Stated problem:
Rewrite all of the rows below with every "phylum" changed to "division" and everything else left as it is, omitting the pictures.

Provided data:
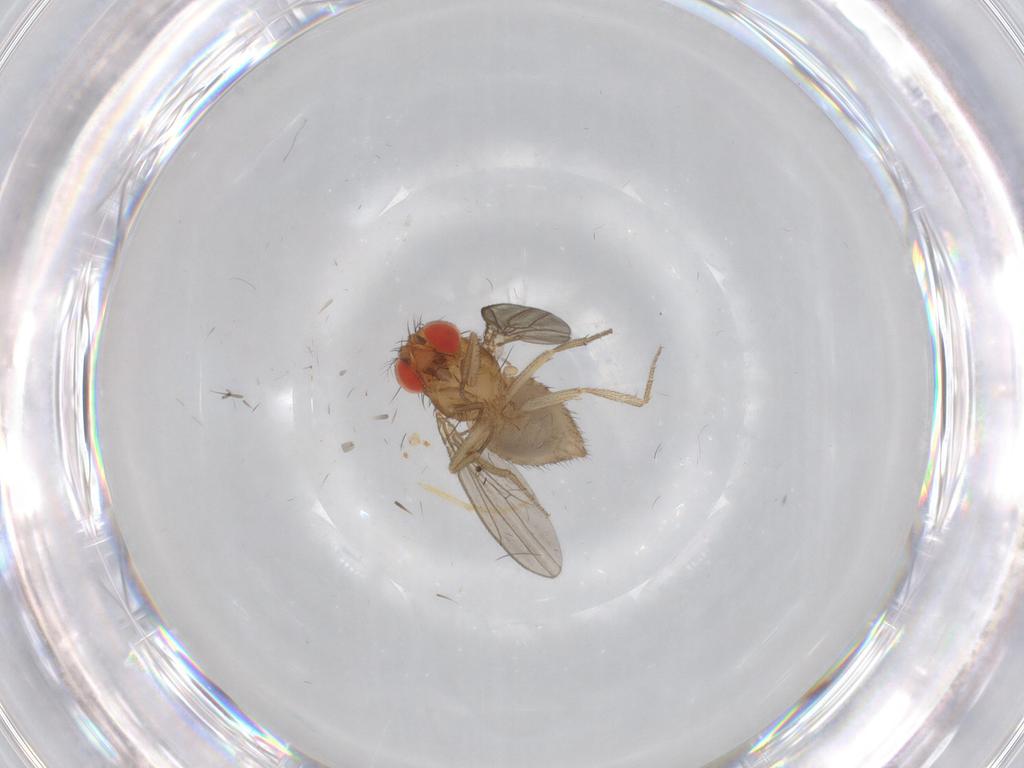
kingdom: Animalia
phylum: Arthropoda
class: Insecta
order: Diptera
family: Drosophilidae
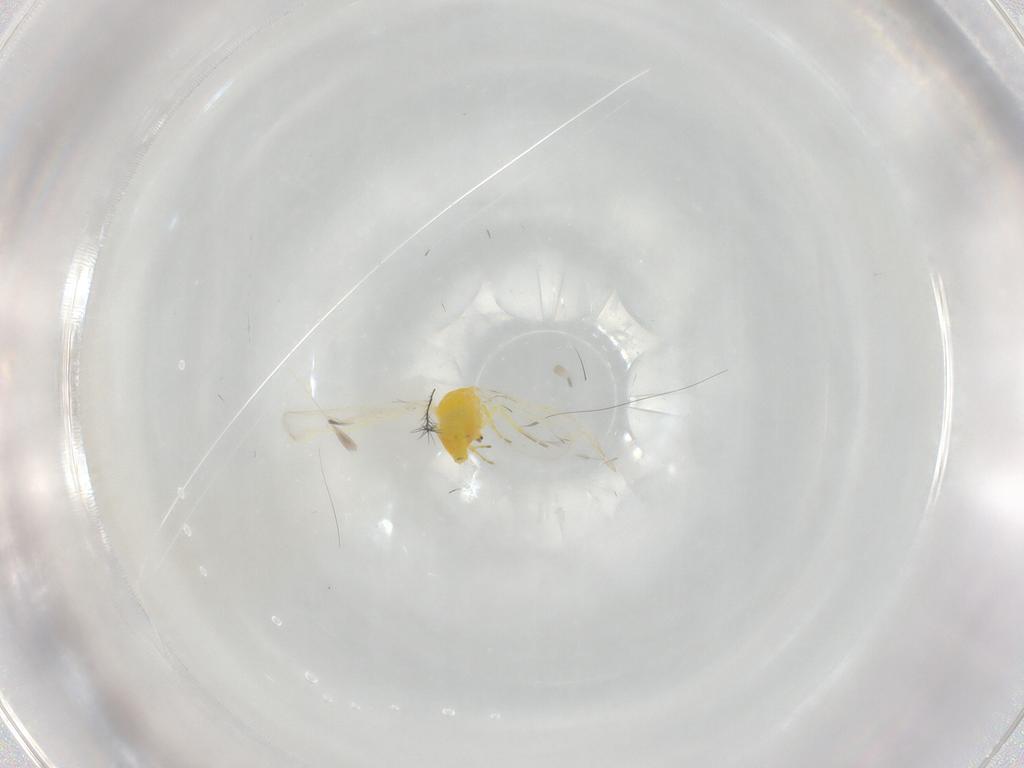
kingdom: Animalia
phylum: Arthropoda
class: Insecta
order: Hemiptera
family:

The solution:
kingdom: Animalia
division: Arthropoda
class: Insecta
order: Diptera
family: Drosophilidae
kingdom: Animalia
division: Arthropoda
class: Insecta
order: Hemiptera
family:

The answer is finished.